The bathymetry of False Bay differs from that of the west side of the Cape Peninsula. The west coast seabed tends to slope down more steeply than in False Bay and, although the close inshore waters are also shallow, the 100 m contour is mostly within about 10 km of the west coast, while the entire False Bay is shallower than about 90 m. The bottom of the bay slopes down relatively gradually from the gently sloping beaches of the north shore to the mouth, and has a fairly even depth from east to west except close to the shorelines, with three major features disrupting this gentle slope. These are Seal Island, Whittle Rock, and the Steenbras ridge. Just outside the bay, there is a large shoal area at Rocky Bank, and a large ridge extending south-west from Cape Hangklip, which channels cold, nutrient-rich water into the west side of the bay during upwelling events.
=======
Questions to answer:
1. Answer these from the passage on False Bay's seabed:
(a) Within about what distance of the west coast does the 100 m contour mostly lie?
(b) Which three features disrupt the gentle slope of the bay bottom?
(c) What does the ridge extending south-west from Cape Hangklip channel into the west side of the bay, and when?
2. Carry on writing the passage on False Bay's seabed, picking up after its final sentence.
=======
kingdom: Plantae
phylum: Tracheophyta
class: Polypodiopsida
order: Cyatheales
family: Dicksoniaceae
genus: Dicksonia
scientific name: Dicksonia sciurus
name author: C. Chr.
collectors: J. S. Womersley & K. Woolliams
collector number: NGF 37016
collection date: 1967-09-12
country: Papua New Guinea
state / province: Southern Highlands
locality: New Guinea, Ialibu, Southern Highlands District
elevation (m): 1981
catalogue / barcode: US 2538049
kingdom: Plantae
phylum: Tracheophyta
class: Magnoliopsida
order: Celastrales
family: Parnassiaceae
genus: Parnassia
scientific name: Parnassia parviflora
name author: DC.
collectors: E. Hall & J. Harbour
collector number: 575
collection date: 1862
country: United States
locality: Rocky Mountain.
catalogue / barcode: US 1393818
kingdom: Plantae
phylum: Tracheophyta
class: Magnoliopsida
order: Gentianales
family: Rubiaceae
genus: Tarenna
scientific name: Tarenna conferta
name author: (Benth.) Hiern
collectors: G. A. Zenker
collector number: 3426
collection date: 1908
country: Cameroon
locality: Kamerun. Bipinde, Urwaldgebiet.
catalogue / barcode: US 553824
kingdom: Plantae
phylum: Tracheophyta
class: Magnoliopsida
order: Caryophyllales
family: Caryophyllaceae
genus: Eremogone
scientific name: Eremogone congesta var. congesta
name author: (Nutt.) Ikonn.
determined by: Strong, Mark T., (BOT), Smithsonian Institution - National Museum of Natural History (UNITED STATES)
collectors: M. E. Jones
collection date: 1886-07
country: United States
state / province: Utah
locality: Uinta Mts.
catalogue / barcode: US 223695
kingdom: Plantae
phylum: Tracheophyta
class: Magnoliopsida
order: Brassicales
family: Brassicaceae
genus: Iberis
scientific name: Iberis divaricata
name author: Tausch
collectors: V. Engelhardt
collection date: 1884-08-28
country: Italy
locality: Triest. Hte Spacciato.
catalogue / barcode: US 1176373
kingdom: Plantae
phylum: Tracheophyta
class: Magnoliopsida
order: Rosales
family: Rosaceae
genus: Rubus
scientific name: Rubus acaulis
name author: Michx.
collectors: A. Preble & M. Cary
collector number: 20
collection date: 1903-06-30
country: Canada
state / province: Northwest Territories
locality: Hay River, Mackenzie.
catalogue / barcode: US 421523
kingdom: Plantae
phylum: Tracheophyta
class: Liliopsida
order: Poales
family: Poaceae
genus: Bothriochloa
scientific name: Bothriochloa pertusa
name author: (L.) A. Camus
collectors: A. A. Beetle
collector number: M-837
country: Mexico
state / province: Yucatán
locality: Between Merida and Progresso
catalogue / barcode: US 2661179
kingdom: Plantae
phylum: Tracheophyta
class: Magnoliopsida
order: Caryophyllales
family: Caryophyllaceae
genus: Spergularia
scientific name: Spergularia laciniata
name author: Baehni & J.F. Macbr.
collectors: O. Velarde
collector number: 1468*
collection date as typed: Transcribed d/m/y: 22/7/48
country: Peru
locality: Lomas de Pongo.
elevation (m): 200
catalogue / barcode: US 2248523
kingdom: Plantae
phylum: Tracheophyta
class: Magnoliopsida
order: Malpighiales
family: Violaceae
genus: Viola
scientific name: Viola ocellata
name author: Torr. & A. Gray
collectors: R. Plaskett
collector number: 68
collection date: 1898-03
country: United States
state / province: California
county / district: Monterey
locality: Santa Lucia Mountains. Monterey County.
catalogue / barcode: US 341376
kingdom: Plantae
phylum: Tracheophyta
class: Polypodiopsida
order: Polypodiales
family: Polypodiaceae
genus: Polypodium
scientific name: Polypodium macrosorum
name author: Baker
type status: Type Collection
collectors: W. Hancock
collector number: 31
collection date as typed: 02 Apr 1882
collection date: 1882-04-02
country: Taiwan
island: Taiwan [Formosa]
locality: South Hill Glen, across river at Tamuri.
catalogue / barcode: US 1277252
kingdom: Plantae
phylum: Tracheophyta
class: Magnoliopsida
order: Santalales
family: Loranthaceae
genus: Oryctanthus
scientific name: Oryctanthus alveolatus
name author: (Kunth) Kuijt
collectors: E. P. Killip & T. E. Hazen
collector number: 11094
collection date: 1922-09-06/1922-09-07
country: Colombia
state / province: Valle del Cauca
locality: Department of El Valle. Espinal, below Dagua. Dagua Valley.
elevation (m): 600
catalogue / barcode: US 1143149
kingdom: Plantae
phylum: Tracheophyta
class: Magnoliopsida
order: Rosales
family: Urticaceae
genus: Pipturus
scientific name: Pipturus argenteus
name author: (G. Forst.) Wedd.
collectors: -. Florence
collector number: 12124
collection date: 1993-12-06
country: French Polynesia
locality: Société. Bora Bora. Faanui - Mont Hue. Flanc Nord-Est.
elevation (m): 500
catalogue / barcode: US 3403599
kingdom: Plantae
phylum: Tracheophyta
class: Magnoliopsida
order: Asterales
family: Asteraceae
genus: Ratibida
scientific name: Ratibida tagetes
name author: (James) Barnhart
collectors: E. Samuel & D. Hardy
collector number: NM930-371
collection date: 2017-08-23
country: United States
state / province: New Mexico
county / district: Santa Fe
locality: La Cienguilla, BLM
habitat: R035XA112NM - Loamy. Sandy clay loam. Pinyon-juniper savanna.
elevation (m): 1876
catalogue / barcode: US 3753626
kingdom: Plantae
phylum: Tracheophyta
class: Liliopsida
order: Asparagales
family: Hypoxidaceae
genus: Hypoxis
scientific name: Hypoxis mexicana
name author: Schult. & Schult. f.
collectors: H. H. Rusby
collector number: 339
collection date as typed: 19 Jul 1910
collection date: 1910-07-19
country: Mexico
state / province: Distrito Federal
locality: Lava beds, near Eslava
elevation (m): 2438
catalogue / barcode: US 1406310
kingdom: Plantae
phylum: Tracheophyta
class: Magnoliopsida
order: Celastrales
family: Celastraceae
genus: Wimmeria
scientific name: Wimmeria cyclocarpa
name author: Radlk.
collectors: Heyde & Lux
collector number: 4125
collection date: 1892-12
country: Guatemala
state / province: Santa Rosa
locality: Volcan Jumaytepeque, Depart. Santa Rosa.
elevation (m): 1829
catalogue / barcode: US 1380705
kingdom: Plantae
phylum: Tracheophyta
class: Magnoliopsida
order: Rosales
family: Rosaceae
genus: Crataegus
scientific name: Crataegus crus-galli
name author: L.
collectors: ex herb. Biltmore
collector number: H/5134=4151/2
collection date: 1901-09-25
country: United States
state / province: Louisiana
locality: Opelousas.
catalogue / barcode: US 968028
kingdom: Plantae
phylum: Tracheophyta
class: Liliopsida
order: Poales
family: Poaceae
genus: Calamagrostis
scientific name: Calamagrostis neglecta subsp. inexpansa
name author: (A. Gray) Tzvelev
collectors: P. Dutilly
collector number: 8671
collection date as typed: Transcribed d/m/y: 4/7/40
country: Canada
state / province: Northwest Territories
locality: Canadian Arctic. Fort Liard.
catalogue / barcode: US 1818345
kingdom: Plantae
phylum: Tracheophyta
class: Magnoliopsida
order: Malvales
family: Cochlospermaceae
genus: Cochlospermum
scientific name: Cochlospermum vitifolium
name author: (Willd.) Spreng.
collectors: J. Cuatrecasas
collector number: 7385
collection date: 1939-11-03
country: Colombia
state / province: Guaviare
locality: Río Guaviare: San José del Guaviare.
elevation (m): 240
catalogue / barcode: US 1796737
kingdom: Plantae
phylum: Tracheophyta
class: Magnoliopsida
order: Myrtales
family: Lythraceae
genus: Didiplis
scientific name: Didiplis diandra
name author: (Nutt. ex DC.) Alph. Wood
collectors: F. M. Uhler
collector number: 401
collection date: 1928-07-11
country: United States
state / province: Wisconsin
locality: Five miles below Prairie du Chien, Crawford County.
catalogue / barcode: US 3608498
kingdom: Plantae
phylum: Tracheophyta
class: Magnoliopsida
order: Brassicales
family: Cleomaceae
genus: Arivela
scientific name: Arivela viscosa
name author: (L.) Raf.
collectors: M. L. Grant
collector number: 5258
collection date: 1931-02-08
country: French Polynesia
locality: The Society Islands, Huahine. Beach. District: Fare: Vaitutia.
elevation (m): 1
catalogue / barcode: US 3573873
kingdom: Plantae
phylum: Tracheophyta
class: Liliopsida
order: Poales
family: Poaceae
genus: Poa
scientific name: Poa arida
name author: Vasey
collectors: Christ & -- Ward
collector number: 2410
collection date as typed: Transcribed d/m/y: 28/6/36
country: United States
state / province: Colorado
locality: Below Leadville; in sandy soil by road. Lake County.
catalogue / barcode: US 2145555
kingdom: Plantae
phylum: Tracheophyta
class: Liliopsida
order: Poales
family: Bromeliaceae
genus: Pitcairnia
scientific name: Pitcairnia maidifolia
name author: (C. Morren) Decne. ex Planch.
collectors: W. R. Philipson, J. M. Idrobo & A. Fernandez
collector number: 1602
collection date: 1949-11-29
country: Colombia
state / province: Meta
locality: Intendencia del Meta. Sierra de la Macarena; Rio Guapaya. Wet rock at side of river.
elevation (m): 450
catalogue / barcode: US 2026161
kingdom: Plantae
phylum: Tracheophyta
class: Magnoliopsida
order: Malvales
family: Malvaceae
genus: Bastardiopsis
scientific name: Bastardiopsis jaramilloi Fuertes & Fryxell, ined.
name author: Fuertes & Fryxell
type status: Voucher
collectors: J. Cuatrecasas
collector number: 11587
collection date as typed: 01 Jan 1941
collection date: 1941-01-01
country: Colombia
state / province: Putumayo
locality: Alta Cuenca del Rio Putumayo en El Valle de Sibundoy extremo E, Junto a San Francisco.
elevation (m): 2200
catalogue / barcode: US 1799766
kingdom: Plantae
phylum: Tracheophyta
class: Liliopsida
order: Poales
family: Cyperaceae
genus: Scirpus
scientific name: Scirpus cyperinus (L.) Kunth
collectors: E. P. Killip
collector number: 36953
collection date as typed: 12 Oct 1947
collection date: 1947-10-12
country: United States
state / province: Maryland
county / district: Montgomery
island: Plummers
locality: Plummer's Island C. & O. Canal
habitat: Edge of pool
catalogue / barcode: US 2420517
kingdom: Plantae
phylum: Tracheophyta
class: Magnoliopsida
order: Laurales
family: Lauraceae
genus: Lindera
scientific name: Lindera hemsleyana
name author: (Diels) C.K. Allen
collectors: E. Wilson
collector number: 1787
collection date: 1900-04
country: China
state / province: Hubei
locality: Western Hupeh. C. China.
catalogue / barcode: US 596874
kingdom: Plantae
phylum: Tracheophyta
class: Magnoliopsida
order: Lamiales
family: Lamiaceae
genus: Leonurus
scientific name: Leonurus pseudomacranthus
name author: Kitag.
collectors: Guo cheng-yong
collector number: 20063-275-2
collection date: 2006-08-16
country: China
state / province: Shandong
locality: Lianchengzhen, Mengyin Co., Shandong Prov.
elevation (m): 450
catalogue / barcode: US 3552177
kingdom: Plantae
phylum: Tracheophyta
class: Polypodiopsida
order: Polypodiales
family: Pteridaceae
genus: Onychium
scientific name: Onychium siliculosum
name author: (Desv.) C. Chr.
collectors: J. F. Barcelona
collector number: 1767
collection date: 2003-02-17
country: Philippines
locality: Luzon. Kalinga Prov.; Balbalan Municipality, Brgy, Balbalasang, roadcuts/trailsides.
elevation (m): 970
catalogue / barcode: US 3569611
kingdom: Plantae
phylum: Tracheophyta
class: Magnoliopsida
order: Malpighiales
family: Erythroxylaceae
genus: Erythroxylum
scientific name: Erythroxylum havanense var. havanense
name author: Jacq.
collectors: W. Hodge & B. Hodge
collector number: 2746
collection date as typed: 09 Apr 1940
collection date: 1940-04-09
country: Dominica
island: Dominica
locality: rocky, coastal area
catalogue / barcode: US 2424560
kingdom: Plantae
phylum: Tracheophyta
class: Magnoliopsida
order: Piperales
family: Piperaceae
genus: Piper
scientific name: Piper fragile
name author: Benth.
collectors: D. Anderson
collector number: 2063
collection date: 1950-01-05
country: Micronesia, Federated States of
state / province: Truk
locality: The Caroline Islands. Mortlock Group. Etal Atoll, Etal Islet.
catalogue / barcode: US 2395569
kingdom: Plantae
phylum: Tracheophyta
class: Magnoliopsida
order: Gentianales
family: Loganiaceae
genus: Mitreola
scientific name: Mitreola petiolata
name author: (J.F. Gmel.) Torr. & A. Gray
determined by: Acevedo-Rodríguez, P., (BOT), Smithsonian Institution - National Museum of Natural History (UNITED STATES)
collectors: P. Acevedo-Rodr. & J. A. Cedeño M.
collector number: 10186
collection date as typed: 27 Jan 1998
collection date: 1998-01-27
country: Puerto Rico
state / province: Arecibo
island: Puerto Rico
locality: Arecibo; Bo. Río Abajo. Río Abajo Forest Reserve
=======
List of answers:
1.
(a) About 10 km.
(b) Seal Island, Whittle Rock, and the Steenbras ridge.
(c) Cold, nutrient-rich water, during upwelling events.

2.
===Geology===

The three main rock formations are the late-Precambrian Malmesbury Group (sedimentary and metamorphic rock), the Peninsula granite, a huge batholith that was intruded into the Malmesbury Group about 630 million years ago, and the Table Mountain group sandstones that were deposited on the eroded peneplain surface of the granite and Malmesbury series basement about 450 million years ago. The sand, silt, and mud deposits were lithified by pressure and then folded during the Permian–Triassic Cape Orogeny to form the Cape Fold Belt, which extends along the western and southern coasts of the Western Cape. The present landscape is due to prolonged erosion, which has carved deep valleys, removed parts of the once-continuous Table Mountain Group sandstone cover from the Cape Flats, and left high residual mountain ridges.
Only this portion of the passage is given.